Text excerpt:
A monopoly is categorized as an unfair competitive advantage in a market, normally by owning a majority of the market share or a having complete dominance of outlets. The benefit for a monopolist is that his business or service has no competition and, thus, he will have security and can set his prices at any level. Historic records show that monopolies have existed for centuries.

The monopolist has many tactics at his disposal to create a monopoly and to dominate the competition in his market. A corporate buyout is one of the most common types of maneuvers, because it involves a larger company using its capital to purchase smaller companies and absorb that organization's client base. Mergers are a similar tactic that is mutually beneficial to two companies because both competing organizations join together into one group and share each other's client base, thus creating less competition. Many governments provide monopolistic options for companies as well. Government-sponsored patents and copyrights provide exclusive rights to sell a particular product for a limited time, eliminating any competition.

One of the most famous examples of a monopolist in action was John D. Rockefeller of Standard Oil. At one time the oil giant, owned 88 percent of all oil sales in the United States. The government declared this unfair competition and created a series of antitrust laws in 1911 that effectively ended Standard Oil's control. The result broke the company into several smaller, competing companies.

Data provided:
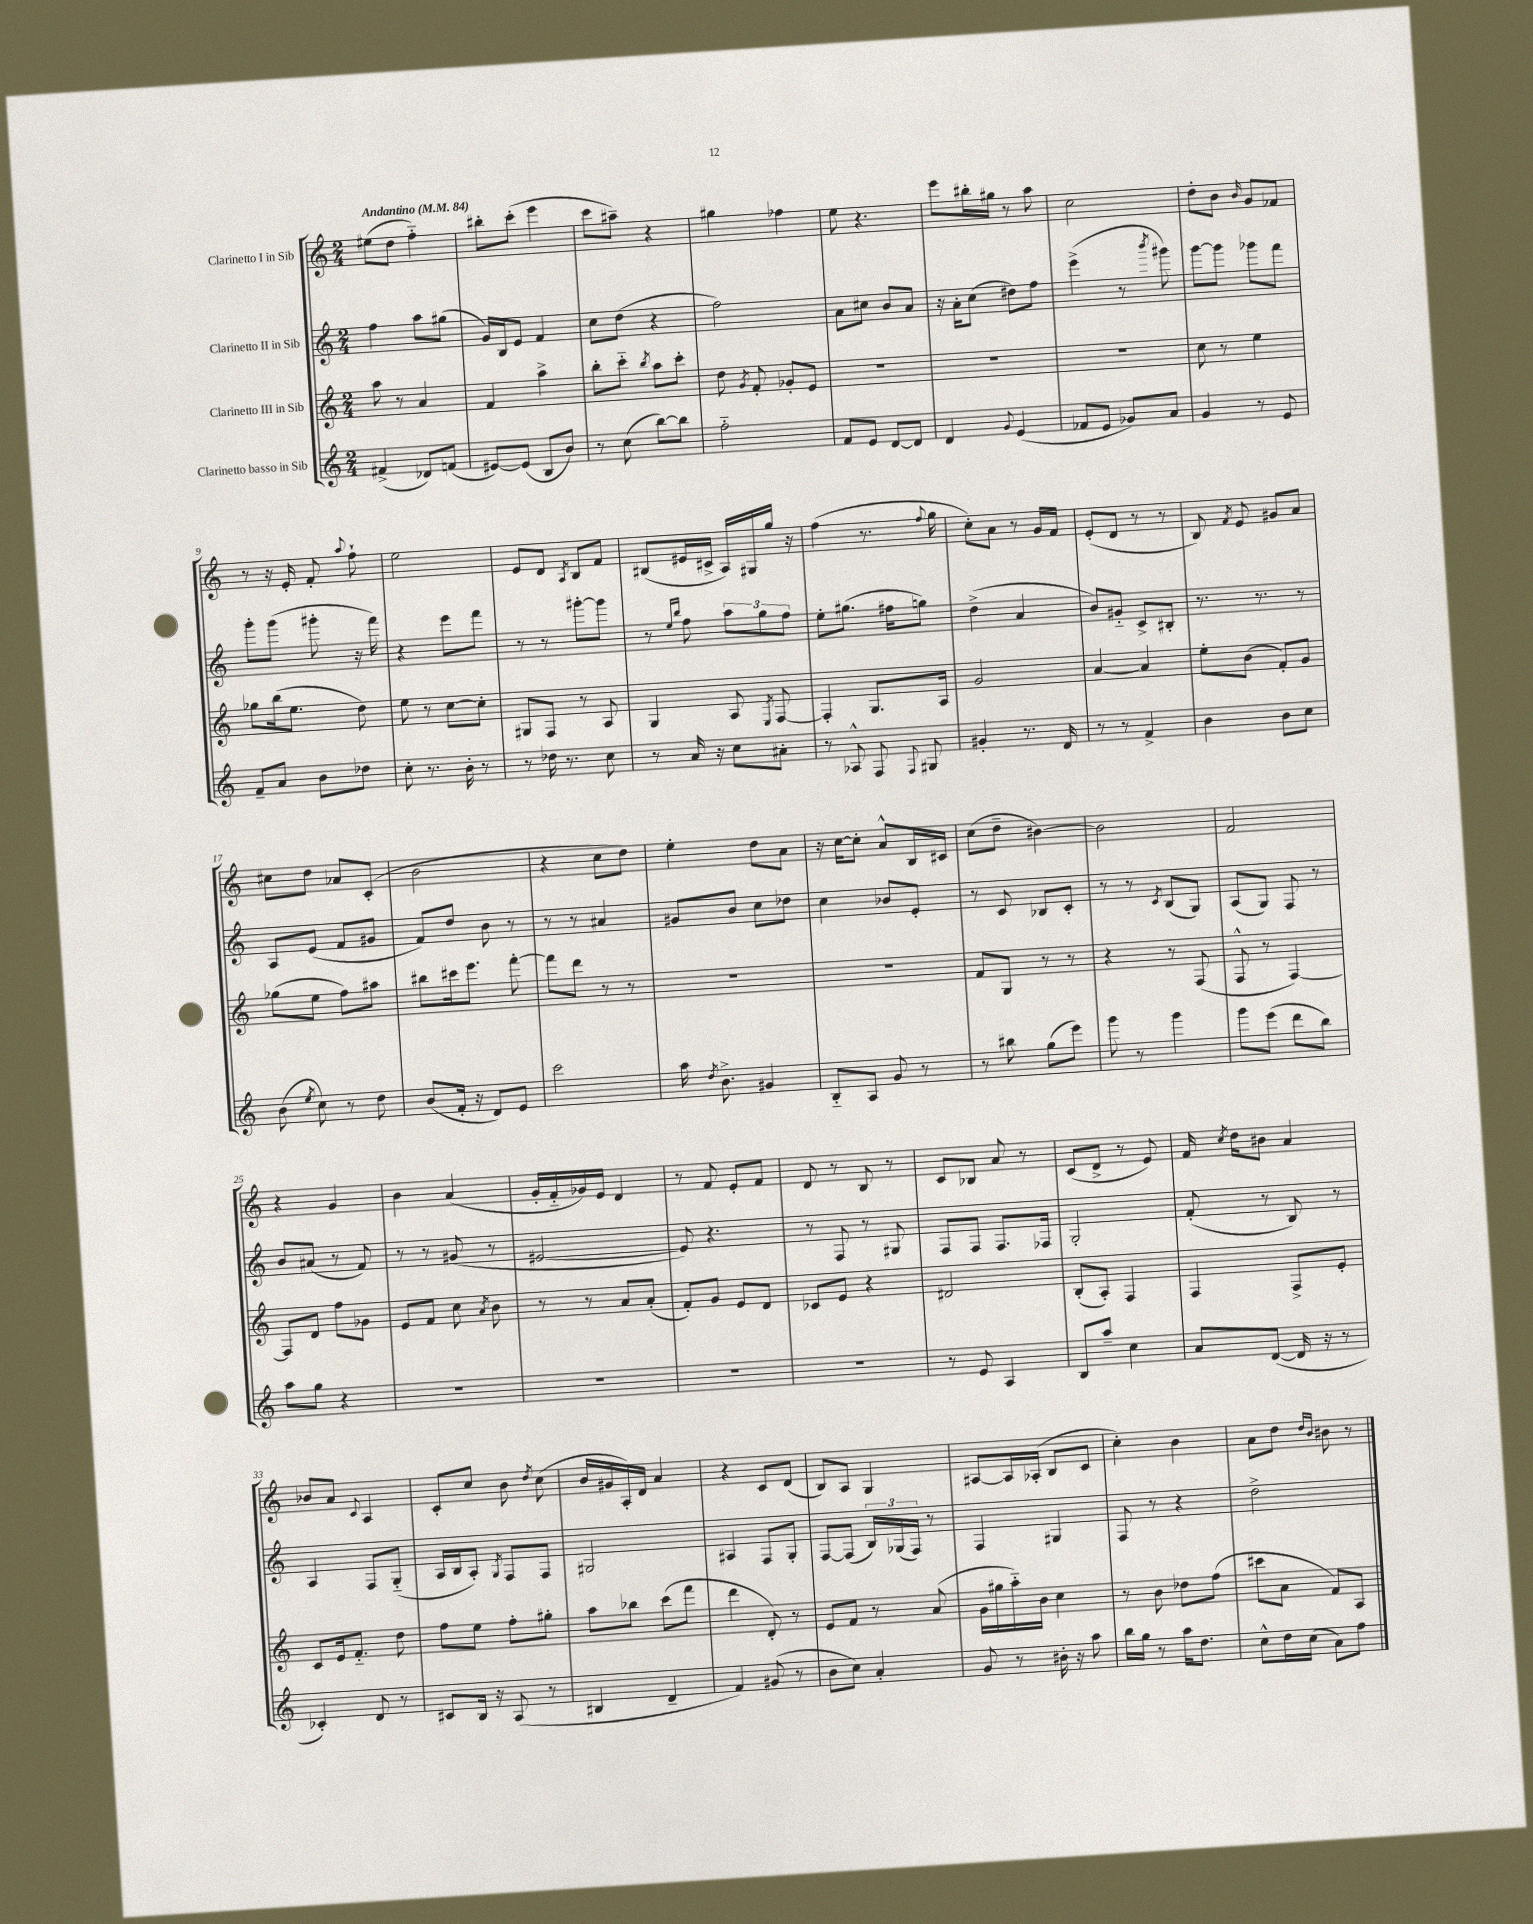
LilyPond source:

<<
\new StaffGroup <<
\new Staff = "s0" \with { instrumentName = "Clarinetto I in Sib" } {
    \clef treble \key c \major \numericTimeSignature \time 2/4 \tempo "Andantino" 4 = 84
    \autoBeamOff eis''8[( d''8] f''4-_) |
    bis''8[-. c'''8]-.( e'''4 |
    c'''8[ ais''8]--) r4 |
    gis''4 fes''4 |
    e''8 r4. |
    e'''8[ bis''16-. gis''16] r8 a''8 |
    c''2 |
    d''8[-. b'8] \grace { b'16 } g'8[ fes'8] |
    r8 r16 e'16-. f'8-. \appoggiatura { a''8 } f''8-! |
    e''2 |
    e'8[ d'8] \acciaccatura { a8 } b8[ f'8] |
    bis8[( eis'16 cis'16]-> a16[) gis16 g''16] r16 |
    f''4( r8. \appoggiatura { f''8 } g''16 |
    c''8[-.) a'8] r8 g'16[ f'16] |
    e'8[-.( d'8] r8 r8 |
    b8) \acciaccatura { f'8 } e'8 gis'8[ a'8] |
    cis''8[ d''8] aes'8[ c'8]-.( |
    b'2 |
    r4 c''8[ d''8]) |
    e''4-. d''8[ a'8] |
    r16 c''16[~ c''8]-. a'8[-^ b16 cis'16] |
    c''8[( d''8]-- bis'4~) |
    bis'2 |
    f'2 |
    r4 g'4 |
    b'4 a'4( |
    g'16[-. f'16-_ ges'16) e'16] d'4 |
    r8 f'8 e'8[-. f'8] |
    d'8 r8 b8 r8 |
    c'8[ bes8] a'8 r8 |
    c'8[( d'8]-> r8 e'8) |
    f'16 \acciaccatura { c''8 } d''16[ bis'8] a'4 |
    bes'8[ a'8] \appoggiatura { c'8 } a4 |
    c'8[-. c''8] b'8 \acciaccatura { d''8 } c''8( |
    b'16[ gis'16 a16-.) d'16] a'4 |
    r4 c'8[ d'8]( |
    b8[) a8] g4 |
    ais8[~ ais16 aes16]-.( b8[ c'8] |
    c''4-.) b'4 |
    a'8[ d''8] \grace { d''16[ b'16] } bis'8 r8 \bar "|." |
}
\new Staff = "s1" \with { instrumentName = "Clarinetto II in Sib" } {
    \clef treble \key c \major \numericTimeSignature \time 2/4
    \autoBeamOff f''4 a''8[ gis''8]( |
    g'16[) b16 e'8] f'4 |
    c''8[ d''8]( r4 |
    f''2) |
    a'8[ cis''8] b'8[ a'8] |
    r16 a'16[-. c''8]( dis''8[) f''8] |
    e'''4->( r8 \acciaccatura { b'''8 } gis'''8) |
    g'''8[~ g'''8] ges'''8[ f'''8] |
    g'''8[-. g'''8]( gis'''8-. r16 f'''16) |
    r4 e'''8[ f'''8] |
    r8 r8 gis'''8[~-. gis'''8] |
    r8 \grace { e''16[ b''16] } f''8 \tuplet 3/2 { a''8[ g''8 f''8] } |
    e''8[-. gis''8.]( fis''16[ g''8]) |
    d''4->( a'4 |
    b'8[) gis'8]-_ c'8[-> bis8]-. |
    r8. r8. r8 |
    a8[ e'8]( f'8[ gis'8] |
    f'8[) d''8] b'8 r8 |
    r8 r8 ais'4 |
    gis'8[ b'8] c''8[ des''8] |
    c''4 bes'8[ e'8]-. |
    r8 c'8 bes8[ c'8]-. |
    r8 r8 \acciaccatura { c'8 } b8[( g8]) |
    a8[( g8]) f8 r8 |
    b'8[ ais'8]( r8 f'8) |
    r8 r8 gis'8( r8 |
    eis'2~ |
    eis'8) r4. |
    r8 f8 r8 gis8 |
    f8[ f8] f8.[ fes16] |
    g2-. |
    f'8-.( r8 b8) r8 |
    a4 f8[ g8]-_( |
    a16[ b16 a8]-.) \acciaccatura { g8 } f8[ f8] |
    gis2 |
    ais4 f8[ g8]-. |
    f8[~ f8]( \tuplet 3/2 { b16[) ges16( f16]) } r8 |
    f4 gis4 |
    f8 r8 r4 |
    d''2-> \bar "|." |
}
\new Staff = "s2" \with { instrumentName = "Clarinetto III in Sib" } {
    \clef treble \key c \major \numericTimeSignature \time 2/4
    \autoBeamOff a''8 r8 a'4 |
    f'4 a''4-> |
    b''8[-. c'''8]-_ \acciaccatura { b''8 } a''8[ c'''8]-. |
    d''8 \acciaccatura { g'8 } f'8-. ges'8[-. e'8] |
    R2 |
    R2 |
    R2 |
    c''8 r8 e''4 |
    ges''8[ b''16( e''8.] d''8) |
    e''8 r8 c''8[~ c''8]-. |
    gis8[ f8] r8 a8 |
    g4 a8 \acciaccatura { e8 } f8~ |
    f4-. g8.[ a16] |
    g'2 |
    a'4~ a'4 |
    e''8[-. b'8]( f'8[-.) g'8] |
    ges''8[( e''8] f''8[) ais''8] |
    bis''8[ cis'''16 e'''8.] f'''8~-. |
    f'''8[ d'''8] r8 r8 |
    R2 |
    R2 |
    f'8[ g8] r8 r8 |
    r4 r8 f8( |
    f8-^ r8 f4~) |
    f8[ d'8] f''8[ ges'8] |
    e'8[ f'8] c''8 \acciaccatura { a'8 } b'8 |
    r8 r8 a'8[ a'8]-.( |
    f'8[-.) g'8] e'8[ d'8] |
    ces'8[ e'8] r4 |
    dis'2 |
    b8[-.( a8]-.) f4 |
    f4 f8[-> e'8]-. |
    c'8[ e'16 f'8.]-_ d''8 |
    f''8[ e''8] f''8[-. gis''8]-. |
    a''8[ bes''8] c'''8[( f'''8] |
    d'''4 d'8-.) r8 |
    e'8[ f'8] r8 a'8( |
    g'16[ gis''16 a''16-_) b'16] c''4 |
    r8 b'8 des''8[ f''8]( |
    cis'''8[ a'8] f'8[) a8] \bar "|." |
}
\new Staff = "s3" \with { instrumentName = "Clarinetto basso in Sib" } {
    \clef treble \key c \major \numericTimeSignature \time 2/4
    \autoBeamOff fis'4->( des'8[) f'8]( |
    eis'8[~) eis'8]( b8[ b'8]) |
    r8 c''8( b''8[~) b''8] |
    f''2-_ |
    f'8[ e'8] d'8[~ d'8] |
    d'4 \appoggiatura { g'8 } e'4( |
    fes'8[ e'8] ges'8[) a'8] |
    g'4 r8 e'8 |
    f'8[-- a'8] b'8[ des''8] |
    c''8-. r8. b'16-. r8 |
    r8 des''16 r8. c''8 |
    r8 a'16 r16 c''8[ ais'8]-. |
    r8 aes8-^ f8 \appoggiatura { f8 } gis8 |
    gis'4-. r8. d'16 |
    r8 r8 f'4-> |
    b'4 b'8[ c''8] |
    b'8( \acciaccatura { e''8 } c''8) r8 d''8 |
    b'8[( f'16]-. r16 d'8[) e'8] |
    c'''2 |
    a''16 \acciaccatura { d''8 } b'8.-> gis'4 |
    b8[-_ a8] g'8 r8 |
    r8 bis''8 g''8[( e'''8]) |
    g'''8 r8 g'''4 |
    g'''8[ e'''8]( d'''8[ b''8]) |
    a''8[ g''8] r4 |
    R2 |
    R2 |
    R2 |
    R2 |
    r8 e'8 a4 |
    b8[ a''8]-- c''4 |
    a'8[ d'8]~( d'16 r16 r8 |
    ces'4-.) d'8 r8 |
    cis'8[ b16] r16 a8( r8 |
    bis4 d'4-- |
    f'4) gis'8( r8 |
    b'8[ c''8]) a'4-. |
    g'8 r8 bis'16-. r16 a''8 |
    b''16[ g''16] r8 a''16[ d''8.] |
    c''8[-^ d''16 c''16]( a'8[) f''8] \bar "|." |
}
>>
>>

Instructions:
A – In the text on monopolies, what percentage of all oil sales in the United States did Standard Oil once own?
B – Continue the text on monopolies from its last sentence.

Results for each task:
A – 88 percent

B –
This is not the only such case, and anti-monopolist laws have been created around the world. Two of the most famous include the United States' Antitrust Law and the European Community's Competition Law. Both see competition as essential to healthy growth in an open market economy. These laws, like the ones brought about in response to Standard Oil's reign, limit a company's ability to buy out competition and to unfairly set prices. Many economists are split on the fairness of these laws, some claiming that they help bolster competition and opponents saying that it is unnatural to limit monopolies because a free market should support the strongest company, not hinder it.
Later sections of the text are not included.